Force damage is not mentioned in any of those. It is not mentioned under incorporeality- that says magic and force effects. If you wrote a non-magical effect that dealt "force" damage, it would not work on an incorporeal creature, because a damage type is not the same thing as an effect (an X effect is something with the X magical descriptor tag). It's not even used by Force dragons, which have immunity to effects with the force descriptor, not "force damage."

It's funny that you point out they changed the wording from 3.0 to 3.5, because it only highlights the fact that even if they made Magic Missile deal "force" damage, none of the existing rules that they did not change the wordings of mention force damage. So it doesn't matter.

Heck, even Rules Compendium, which does compile a list of damage types on the Damage page, only has the three physical, five energy, positive+negative, and the Precision classification used to cover sneak attack and friends.

Even fire damage does not start fires unless the ability specifically says or the DM decides that it does. If "force" damage exists, it still doesn't do anything.

But sure, if you want to argue semantics, you can say "force damage" exists, because people say it exists. And it will then proceed to make things even more confusing for people trying to figure out how the four+ defensive ability systems and dozens of different sources of damage and bonuses and multipliers work together, by implying there is a deeper meaning and accounting of how each "damage type" works. When there isn't, because damage type only matters when a defense specifically asks about it.
The force damage (http://archive.wizards.com/default.asp?x=dnd/glossary&term=Glossary_dnd_forcedamage&alpha=) is defined in the Player's Handbook:

A special type of damage dealt by force effects, such as a magic missile spell. A force effect can strike incorporeal creatures without the normal miss chance associated with incorporeality.
Thus, if it does force damage - it's a force effect; if it isn't a force effect - then it doesn't inflicts force damage
For the "defense" angle - there are Forceward spell, Force Dragon (https://www.d20srd.org/srd/epic/monsters/dragonEpic.htm#forceDragon), and Void Incarnate (http://archive.wizards.com/default.asp?x=dnd/ei/20030418a) 9+
Also, information about the force was expanded in Dragon #323:

FORCE EFFECTS
This article presents the spells that use the force descriptor. Force effects have a number of rules you should keep in mind. Force is not an energy type. Spells with the force descriptor ignore a creature's damage reduction and an object's hardness, and they deal full damage to objects. Force effects reach into the Ethereal Plane and always affect incorporeal and ethereal creatures (force effects ignore the chance of not affecting such creatures, and spells such as wall of force block incorporeal and ethereal creatures). Nothing can damage a force effect, including other force effects.

Gruftzwerg
2021-03-07, 06:23 AM
There are damage types and damage types in D&D... o.0

when you deal damage with a weapon the following types can apply. Multiple things can be active at the same time. Have a look at DR rules for multiple DR types and how they interact. This here is similar. Damage can have multiple dmg type properties depending on the attack/weapon.
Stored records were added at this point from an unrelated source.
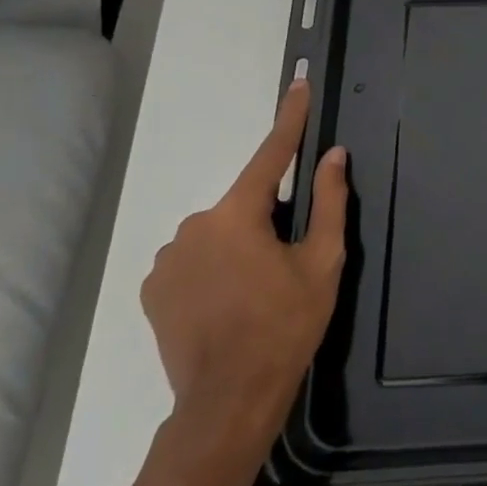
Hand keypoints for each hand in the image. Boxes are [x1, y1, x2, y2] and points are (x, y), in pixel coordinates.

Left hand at [141, 81, 347, 478]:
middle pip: (245, 204)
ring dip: (240, 245)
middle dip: (269, 219)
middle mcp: (194, 225)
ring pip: (219, 233)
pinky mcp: (153, 288)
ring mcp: (167, 258)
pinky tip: (227, 302)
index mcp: (238, 215)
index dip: (290, 119)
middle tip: (288, 263)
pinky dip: (214, 267)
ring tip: (256, 292)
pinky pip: (194, 258)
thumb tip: (333, 156)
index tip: (298, 85)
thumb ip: (329, 202)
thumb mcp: (322, 262)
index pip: (271, 154)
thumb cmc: (286, 325)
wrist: (228, 400)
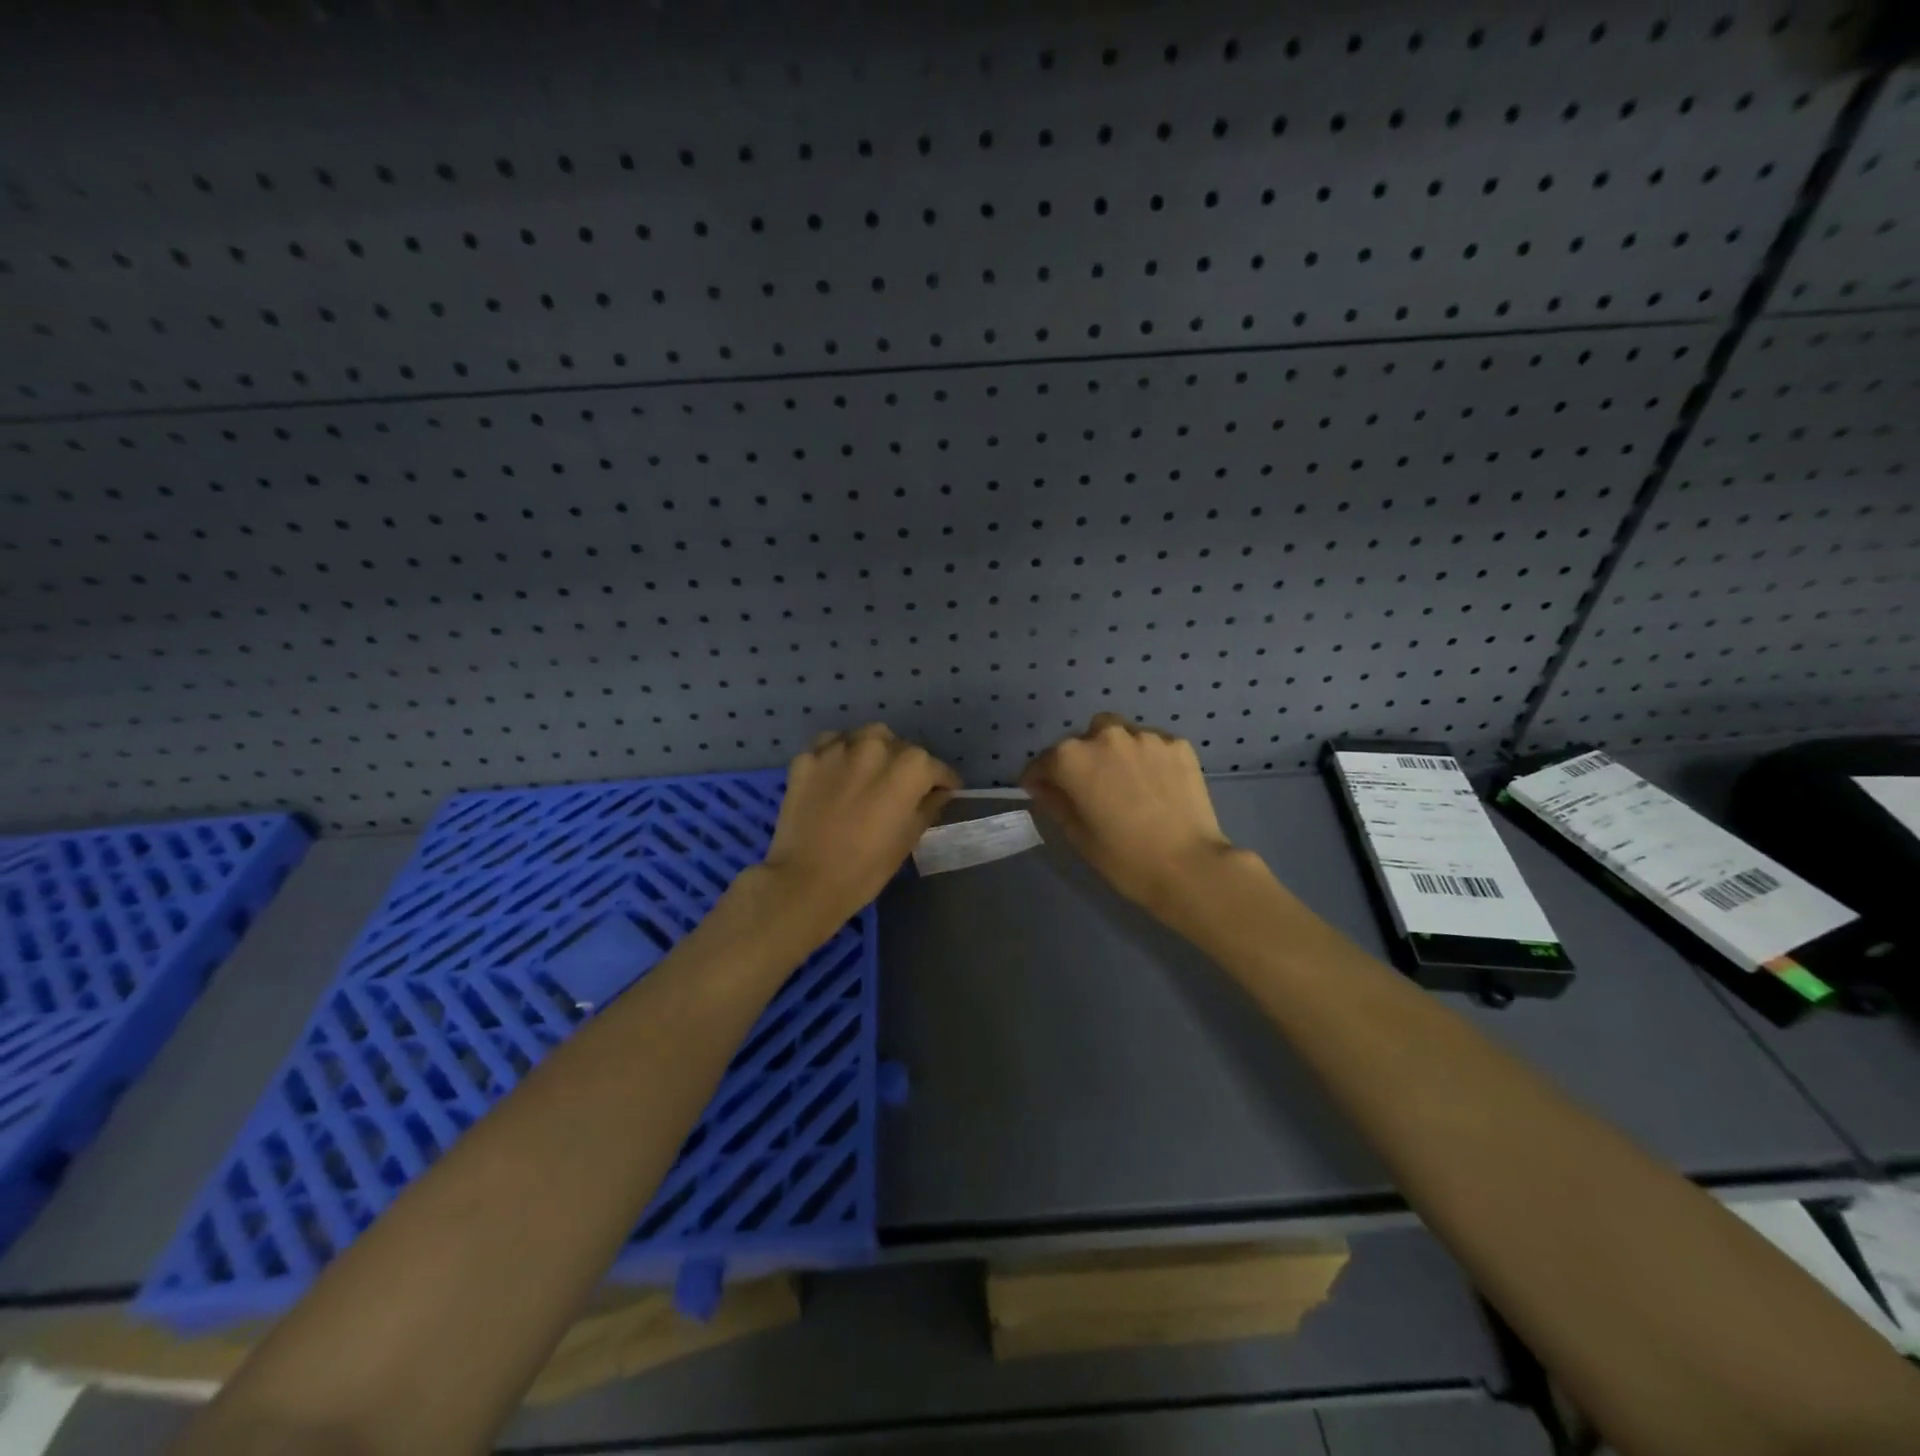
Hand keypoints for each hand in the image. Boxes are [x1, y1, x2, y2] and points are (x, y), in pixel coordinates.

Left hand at [759, 724, 959, 932]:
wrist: (806, 881)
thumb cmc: (867, 867)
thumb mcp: (908, 838)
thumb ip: (928, 806)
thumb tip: (939, 792)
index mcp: (910, 767)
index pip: (935, 767)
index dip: (942, 781)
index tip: (943, 791)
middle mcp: (876, 746)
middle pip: (900, 746)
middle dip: (905, 764)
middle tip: (899, 788)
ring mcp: (838, 749)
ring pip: (865, 737)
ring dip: (873, 751)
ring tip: (868, 774)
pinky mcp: (807, 758)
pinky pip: (831, 746)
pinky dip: (838, 755)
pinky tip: (837, 775)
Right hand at [1021, 714, 1245, 917]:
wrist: (1189, 866)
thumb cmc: (1124, 857)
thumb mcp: (1078, 835)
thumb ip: (1055, 802)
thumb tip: (1043, 786)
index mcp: (1073, 758)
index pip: (1044, 761)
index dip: (1039, 778)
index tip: (1041, 791)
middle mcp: (1106, 736)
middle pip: (1083, 740)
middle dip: (1081, 759)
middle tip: (1091, 788)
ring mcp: (1146, 737)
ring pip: (1119, 735)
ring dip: (1115, 753)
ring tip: (1126, 782)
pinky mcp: (1178, 745)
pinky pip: (1152, 745)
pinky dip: (1147, 758)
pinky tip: (1155, 785)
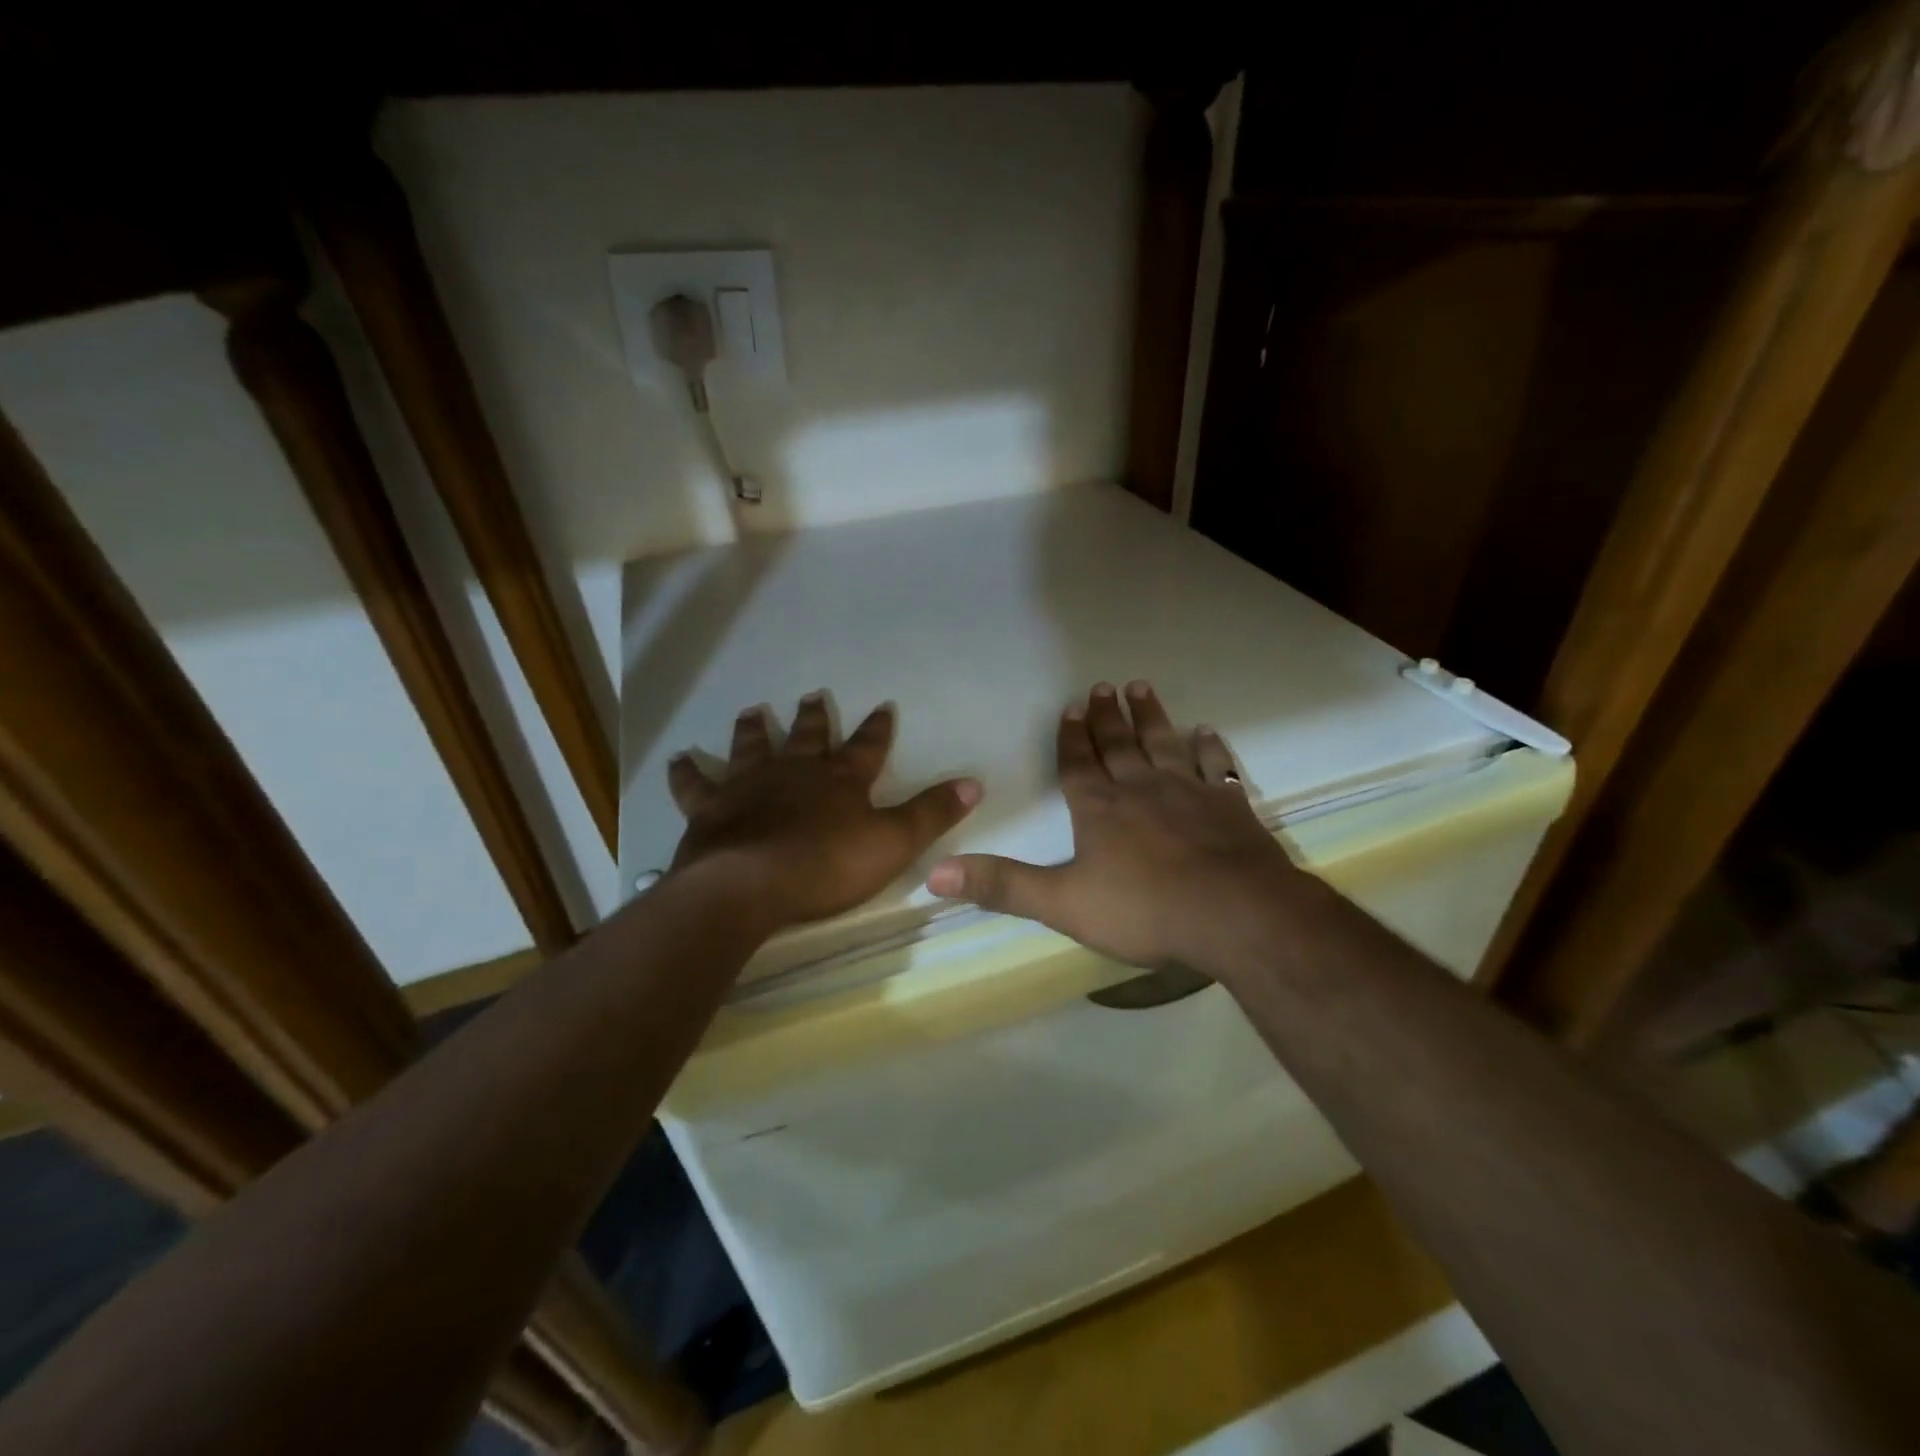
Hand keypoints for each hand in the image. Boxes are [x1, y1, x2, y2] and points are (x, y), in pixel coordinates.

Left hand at [669, 693, 979, 932]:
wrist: (749, 886)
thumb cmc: (826, 865)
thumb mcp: (893, 842)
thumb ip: (931, 813)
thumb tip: (974, 782)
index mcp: (840, 780)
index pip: (867, 746)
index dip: (877, 728)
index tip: (883, 706)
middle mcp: (794, 772)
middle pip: (807, 737)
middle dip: (814, 717)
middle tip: (813, 694)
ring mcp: (749, 786)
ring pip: (752, 748)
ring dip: (754, 730)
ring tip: (752, 710)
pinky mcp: (710, 810)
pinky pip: (695, 785)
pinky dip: (687, 772)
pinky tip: (679, 759)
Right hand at [925, 681, 1300, 975]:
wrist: (1234, 914)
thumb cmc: (1143, 909)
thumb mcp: (1062, 902)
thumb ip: (1002, 886)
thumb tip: (934, 874)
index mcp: (1099, 809)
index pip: (1078, 765)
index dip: (1071, 737)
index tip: (1071, 707)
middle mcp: (1140, 789)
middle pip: (1119, 745)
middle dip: (1107, 717)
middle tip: (1103, 686)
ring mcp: (1188, 792)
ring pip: (1163, 743)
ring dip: (1150, 717)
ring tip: (1141, 688)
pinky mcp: (1228, 805)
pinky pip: (1215, 766)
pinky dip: (1209, 747)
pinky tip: (1205, 731)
As such a weapons damage can counts as:
- physical damage
- piercing / slashing / bludgeoning
- weapon damage
- melee attack damage
- magic damage (as soon as you have a +1 weapon) (this includes higher modifiers from bane weapons)
- alignment damage (as soon as it has an alignment enhancement on it)
- "extra" elemental damage (if it has elemental enhancements) (doesn't change the base dmg type)

Fizban
2021-03-07, 07:51 PM
The force damage (http://archive.wizards.com/default.asp?x=dnd/glossary&term=Glossary_dnd_forcedamage&alpha=) is defined in the Player's Handbook:
Well hot diggity dang, someone actually has a rules quote for it, never seen that before. And since the glossary is not present in easy-access SRDs that I can see, it's not surprising.

I will amend future statements to include this information.